幻影伸出手擦去林江的眼淚,幻影說:“林江,別哭,林江,我沒事。”
林江抬頭打量著幻影,她慢慢意識到,那不是幻影。
林江再也克制不住,她用力地抱住霍竑,把臉埋在霍竑的胸口,她不再哭,她說:“我答應。”
“樓蘭社長救了我。”霍竑安慰道。
一陣子之后,林江再次恢復冰美人的姿態,她生氣地把臉扭到一邊,說:“看你表現。”
在霍竑快要撞到巖壁的時候,樓蘭突然出現,為他擋住了致命的威脅。
樓蘭盤坐在圣托里尼身邊,他沒有理會林江為他做的臨時包扎,而是像坐禪一樣雙手攤開,放在兩膝上。
他深吸一口氣,然后閉上眼睛凝聚心神。
突然,他攤開的手上浮現出一個綠瑩瑩的圓形圖案。
“這叫裂變陣,是存在者特有的一種能力,你可以把它當做一種超能力。每一個存在者都有自己獨特的裂變陣屬性,現在已知的有五種,分別是綠色,藍色,紅色,黃色,金色。”
樓蘭一邊繼續著手上的動作一邊跟霍竑解釋。
“你記得存在者是什么么?”
“我知道你在后面搖頭,你仔細聽著。”
“這世界不止人類一方存在,我們還有其他的好鄰居,埃索倫人和摩洛人。他們跟我們住在同一個房子里,但我們互相看不見。但在這個房子里,有七個地方可以讓我們彼此感知到對方,我們把這七個地方稱為祭壇。”
“現在離我們最近的一個祭壇是華盛頓祭壇,當然這些扯得遠了,歷史上,埃索倫人通過七個祭壇入侵人類,除了南北兩極的祭壇因為環境實在惡劣他們沒有從那里出兵過以外,其他的五個祭壇都受到過攻擊。”

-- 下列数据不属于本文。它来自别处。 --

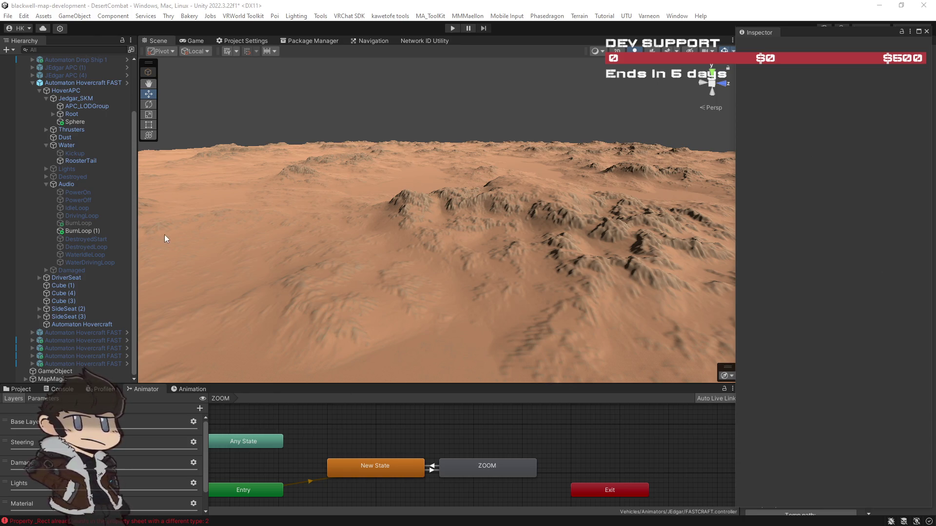
Locate MapMagic's graph asset, inspect and open Desert 3, then view the 13-node SciFiDesert graph
click(52, 379)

“就比如樓蘭吧,樓蘭是公元前八十多年存在的一個文明中心,后來雖然改過名字,但大家還是叫它樓蘭。公元四百年的時候,樓蘭遭遇了埃索倫史上最大規模的入侵。當時的存在者率領軍隊抵抗,最后只能說是險勝,兩敗俱傷,樓蘭也因此實力大損,被魏朝所滅。”
“當時的記載來說,埃索倫人還處在部落時代,不知為何,當年祭壇突然開啟,因為樓蘭那時極其輝煌,于是吸引了埃索倫人前來搶奪,那時埃索倫人的進攻只是一種貪婪的欲望驅使,他們甚至還沒有像樣的武器,只是靠著本能去掠奪和打架。當時的情況很像災民們逃難,突然看見富人的食物,不顧一切地豁出性命。”
樓蘭突然停止講述,他手上的綠色圓形圖案慢慢消散,圣托里尼破爛的胸膛居然已經恢復如初。
“這就是我的裂變陣能力,治愈。”
霍竑不禁感嘆道:“還真是一種超能力。”
簫和野狼散步回來,野狼首先看到了樓蘭,他的臉上有一種說不出來的神色,像是驚訝,又像是感動。

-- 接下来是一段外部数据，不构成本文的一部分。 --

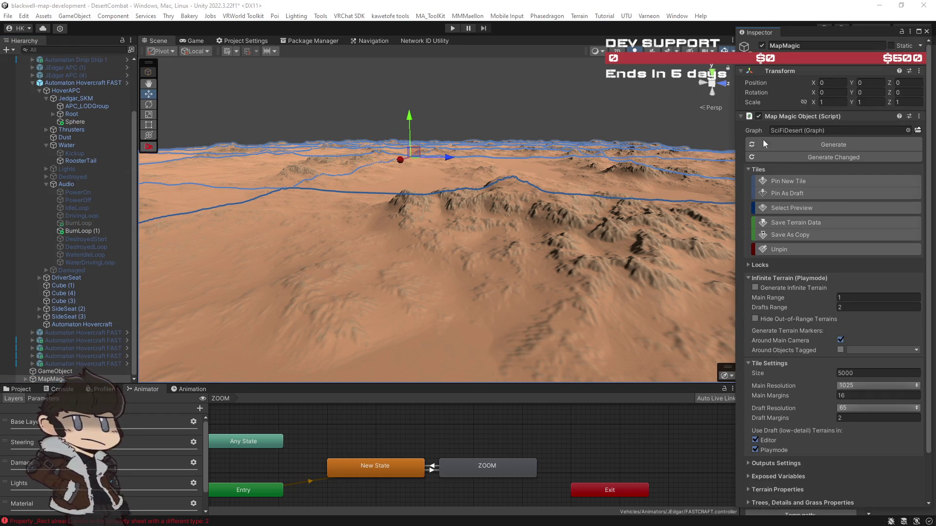
click(828, 131)
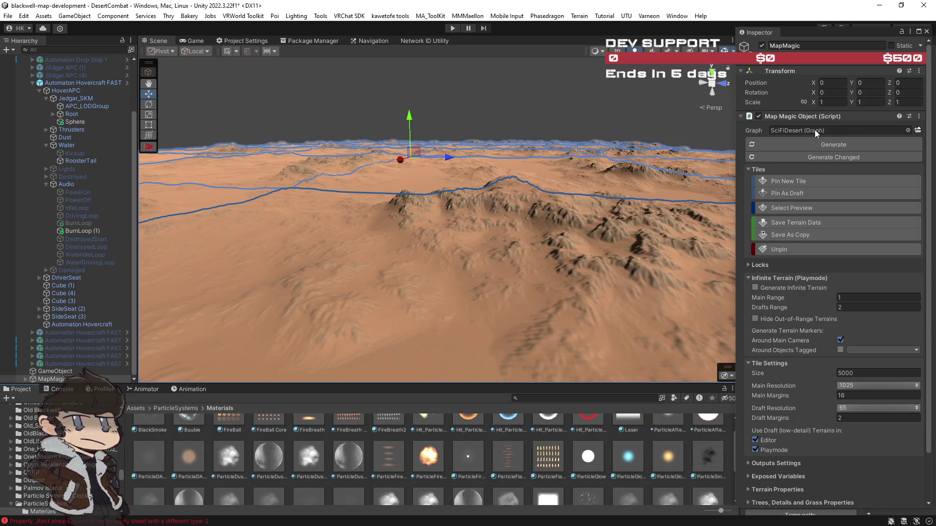
click(707, 439)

這時,卡圖申科帶著布拉德雷進來找社長,想問問社長怎么處理這個幸存者,這些天在各個事情上同甘共苦的人剎那間聚齊了。
布拉德雷再一次看到霍竑懷抱里的林江,他甩開卡圖申科的手,走到野狼身邊。
布拉德雷雖然害怕老爹,但他遇到任何困難都會馬上回到老爹身邊,即使是挨罵,他心里也會一陣舒坦,他現在蹭在野狼身邊不走,也是同樣的道理。

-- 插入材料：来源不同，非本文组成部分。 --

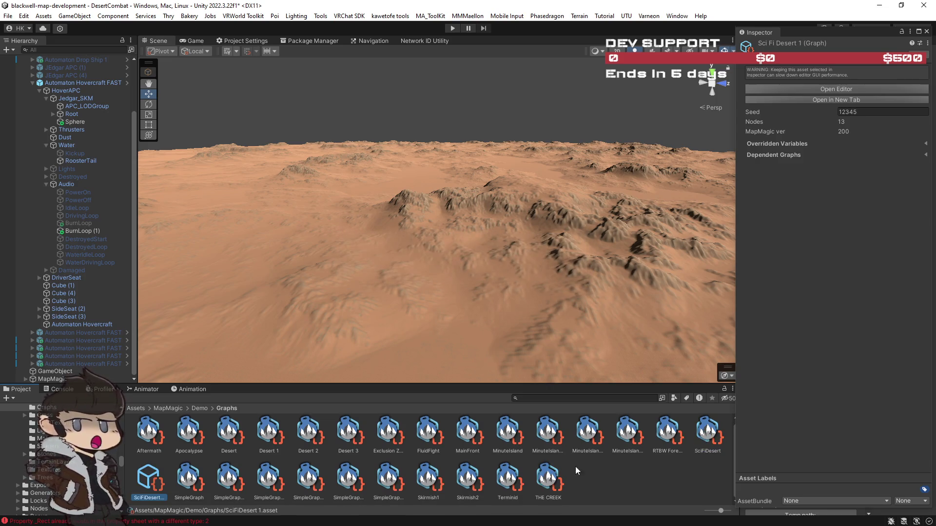
click(348, 430)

“社長,這是我們救起來的一個幸存者,要怎么辦?”卡圖申科走上前問。
樓蘭看到野狼,臉上也有一種說不出的神色,不過樓蘭沒有沉默,他說了一句不是回答卡圖申科的話,樓蘭說:“以前的事,是我錯了。”
野狼畢恭畢敬地鞠躬道:“前輩,沒想到真的還能再見到您。”
現場的氛圍突然變得很尷尬,霍竑不知道發生了什么事,站在原地發愣。
野狼重新審視了一下霍竑,表情舒展,恍然大悟道:“樓蘭先生,這是……,這是當年我們……”
樓蘭示意野狼不要把話說完,只是默默地點點頭。
“你是誰?你把話說清楚。”霍竑看著兩人欲言又止的樣子,心里很是郁悶,眼前這個陌生的男子顯然認識自己,并且在這個男子心中,自己仿佛是什么老相識。
“格雷索,我叫陸國平。”野狼把手伸到霍竑眼前,希望與他握手。
霍竑以為他認錯了人,沒有把手伸出去,而是往后退了退,小心翼翼地問:“你是在叫我么?”
“嗯。”野狼回答道,他收起了一副賤兮兮的樣子,讓布拉德雷很不適應,這人不是應該說,我靠你他媽居然敢不跟老子握手,信不信我打扁你。
可是沒有,野狼沒有任何暴躁的情緒,也沒有任何粗話。他單純地把手伸出去,想要跟對方握手。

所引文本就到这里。